Un discours contre "le système français"

Pour Amaury Hauchard, journaliste indépendant installé au Niger, il est à noter que ces manifestations ne représentent qu'une "frange assez minime de la population".

"Je peux comprendre que ces images soient très choquantes, mais elles ne représentent vraiment qu'une frange assez minime pour le moment de la population" assure-t-il au micro de BFMTV.

Aussi, selon lui, ce ne sont pas les Français qui sont directement pointés du doigt mais "le système français, le gouvernement français, les militaires français, ce que ça représente, le symbole".
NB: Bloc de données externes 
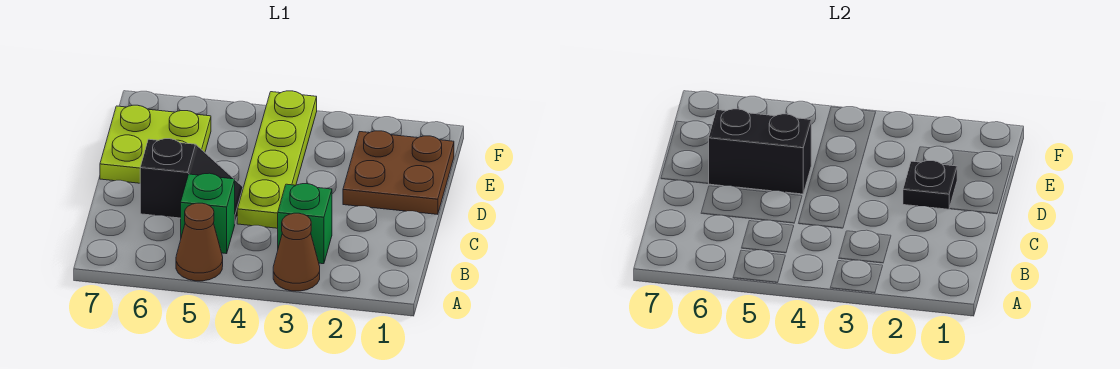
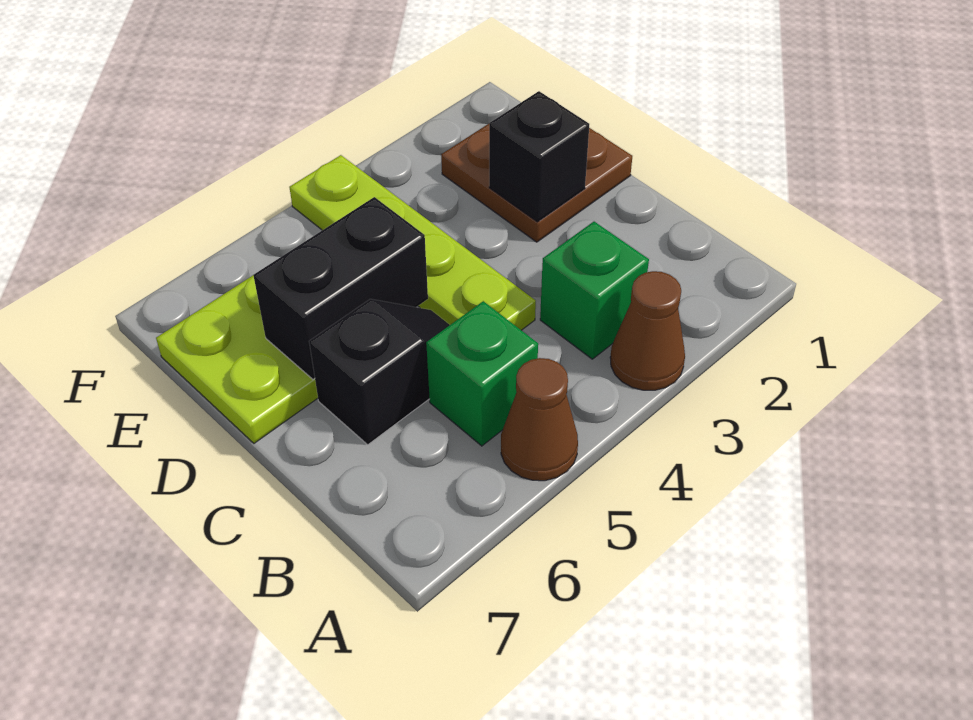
black 1x1 plate [903,161,957,209] -> black 1x1 brick [489,91,589,222]

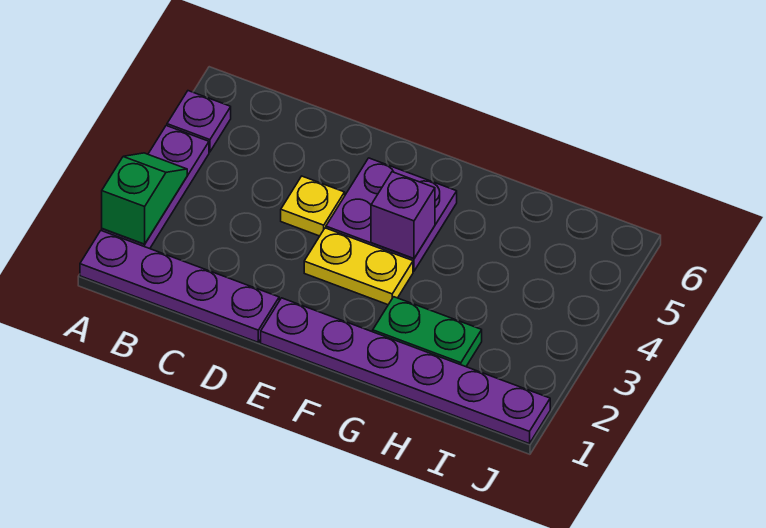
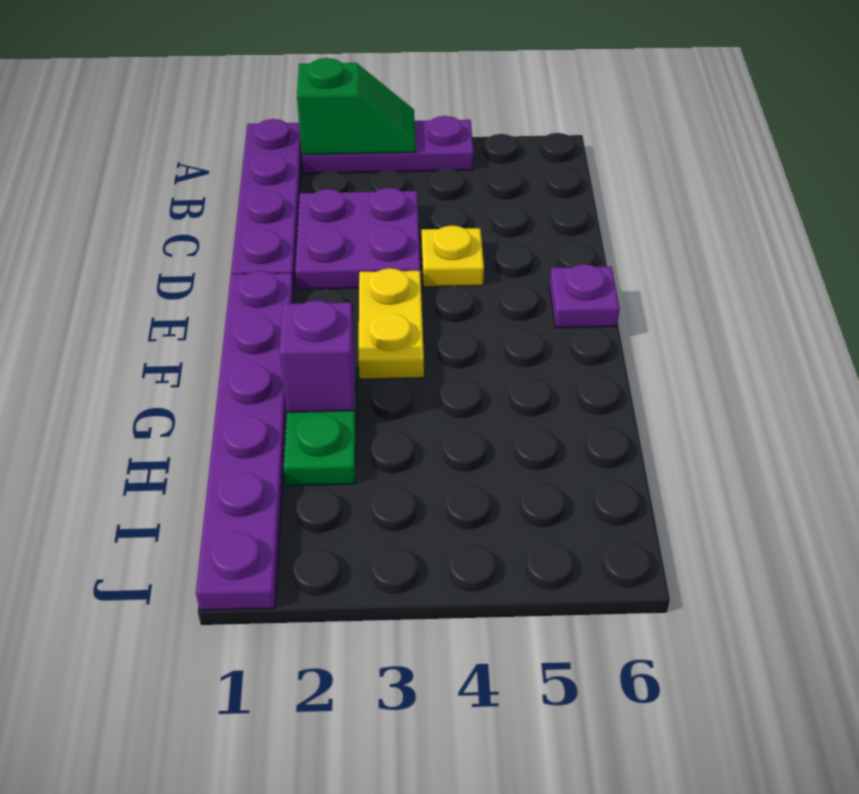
purple 1x1 plate [167,91,231,152] -> purple 1x1 plate moved to [549,264,620,328]
purple 2x2 plate [326,158,457,271] -> purple 2x2 plate moved to [295,188,420,290]
purple 1x1 brick [371,172,435,258] -> purple 1x1 brick moved to [280,300,355,412]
Un mouvement "en maturation bien avant le putsch"

Ce type de manifestation n'est d'ailleurs pas inédit sur le continent, puisque des mouvement de protestation contre la France avaient aussi été constatés lors de précédents coups d'Etats.
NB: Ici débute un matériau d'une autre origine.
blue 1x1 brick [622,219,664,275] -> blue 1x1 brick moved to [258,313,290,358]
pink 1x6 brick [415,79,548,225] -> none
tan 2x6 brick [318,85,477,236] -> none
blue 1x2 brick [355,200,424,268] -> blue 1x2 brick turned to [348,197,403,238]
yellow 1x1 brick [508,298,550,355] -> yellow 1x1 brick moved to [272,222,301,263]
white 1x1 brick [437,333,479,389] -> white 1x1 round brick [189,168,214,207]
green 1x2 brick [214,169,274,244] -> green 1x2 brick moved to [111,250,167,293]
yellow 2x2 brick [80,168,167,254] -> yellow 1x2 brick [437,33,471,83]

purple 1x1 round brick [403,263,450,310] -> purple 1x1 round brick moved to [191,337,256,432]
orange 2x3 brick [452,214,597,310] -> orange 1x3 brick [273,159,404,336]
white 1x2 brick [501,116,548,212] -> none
"Ce type de protestation populaire rappelle les mouvements que l'on a pu constater au Mali et au Burkina Faso lors des coups d'Etats au cours desquels les mouvements populaires de soutien aux juntes ont également pris à partie la France, à travers son ambassade physiquement", rappelle Niagale Bagayoko, politologue et présidente de l'African security sector network.

C'est d'ailleurs le mouvement civil M62, qui avait déjà protesté contre l'opération Barkhane de l'armée française au Sahel et au Sahara, qui a lancé l'appel à manifester ce dimanche devant l'ambassade de Niamey.
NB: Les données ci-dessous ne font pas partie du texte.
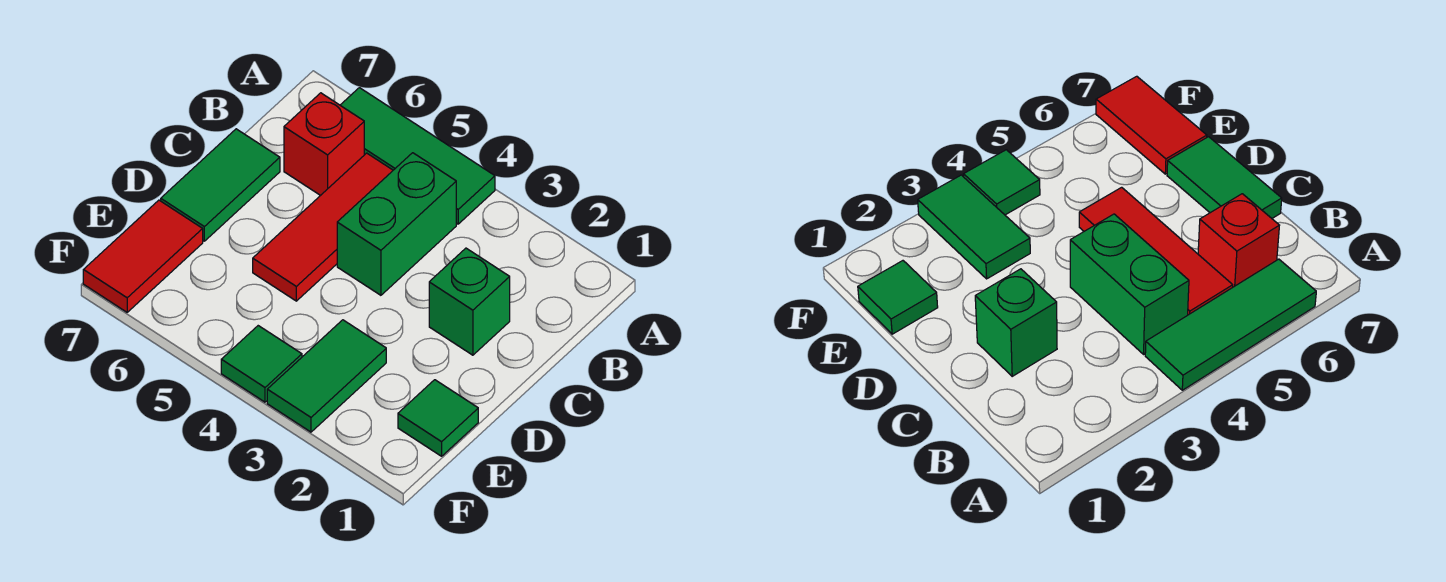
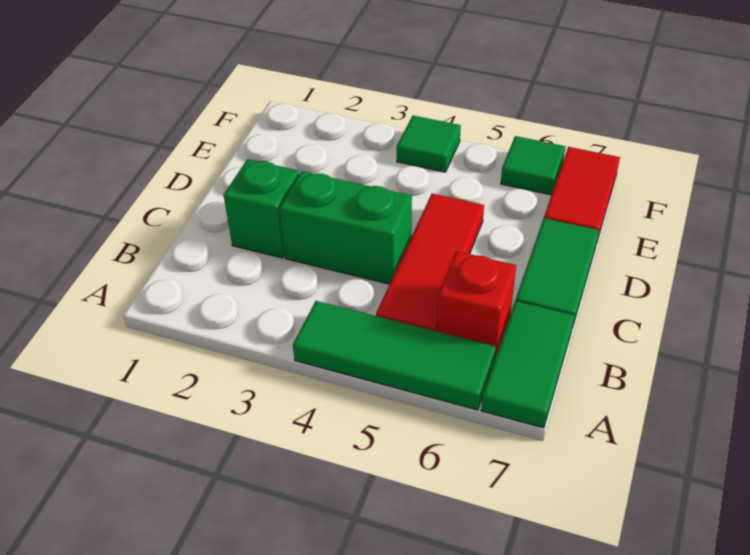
green 1x2 brick [337,153,456,295] -> green 1x2 brick turned to [279,171,412,284]
green 1x1 tile [398,380,478,456] -> green 1x1 tile moved to [501,136,565,195]
green 1x2 tile [267,320,386,432] -> green 1x2 tile moved to [481,301,575,428]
Au Niger, un discours anti-français était lui-même "en maturation bien avant le putsch", estime Oussmane Ndiaye, rédacteur en chef de la rubrique Afrique de TV5 Monde.

"Le Sahel fait face à un discours anti-français, pas un sentiment anti-français, (...) c'est une critique de la politique que la France mène en Afrique, (qui date de) bien avant ce coup d'Etat", affirme-t-il sur notre antenne.

Une culture politique "en opposition à la France"

Selon lui, les manifestants sont "très jeunes" et "leur culture politique s'est construite dans une forme d'opposition à la France".

En effet, ces manifestants "ont commencé à se politiser en réaction au discours de Dakar de Nicolas Sarkozy" du 26 juillet 2007. Depuis la capitale sénégalaise, celui qui est alors président de la république déclare que "le drame de l'Afrique, c'est que l'homme africain n'est pas assez entré dans l'histoire."

Un discours "profondément ressenti comme blessant, comme remettant en cause le respect dû aux africains", commente Oussmane Ndiaye.

Il évoque aussi "les tentatives sous Jacques Chirac de réécriture de l'histoire coloniale" et des "bienfaits de la colonisation", faisant référence à une loi de 2005 très contestée qui mentionnait le "rôle positif de la présence française outre-mer, notamment en Afrique du Nord".

"Et puis cette génération a vécu le retour des interventions militaires de la France sur le continent, sur un temps très court elle est intervenue militairement beaucoup de fois, d'abord en Côte d'Ivoire en 2010-2011 dans un conflit politique interne, il y a eu des contestations" rappelle le journaliste avant de poursuivre: "l'autre intervention militaire très contestée par les Africains c'est celle en Libye (en 2011) qui s'est faite sans l'aval de l'Union africaine, sans que les Africains soit impliqués, et qui est restée très impopulaire".

Des drapeaux russes brandis par les manifestants

Il cite enfin une manifestation organisée en 2021 "contre une colonne de l'armée française qui passait par Téra", au nord-ouest du pays, et au cours de laquelle plusieurs manifestants sont morts, selon le gouverment nigérien.

Tout cela aboutit au fait qu'il y a "toujours eu depuis quelques années au Niger les ferments d'un discours de remise en cause de la France" selon Oussmane Ndiaye.

Quant à la présence de drapeaux russes, brandis ce dimanche devant l'ambassade française, "il ne faut pas particulièrement s'en émouvoir" pour la politologue Niagale Bagayoko.

"Il est très facile de payer des manifestants des sommes modiques pour qu'ils brandissent ce genre de symboles" assure-t-elle, précisant que le président élu Bazoum entretient des "relations très privilégiées" autant avec la France qu'avec la Russie "qui est le premier fournisseur d'armes de l'armée nigerienne".

Le quai d'Orsay indique ce dimanche soir dans un communiqué avoir pris "des mesures de renforcement de la sécurité" de l'ambassade française. Un peu plus tôt, Catherine Colonna a précisé qu'il n'y a "pas de décision d'évacuation" des ressortissants français à ce stade.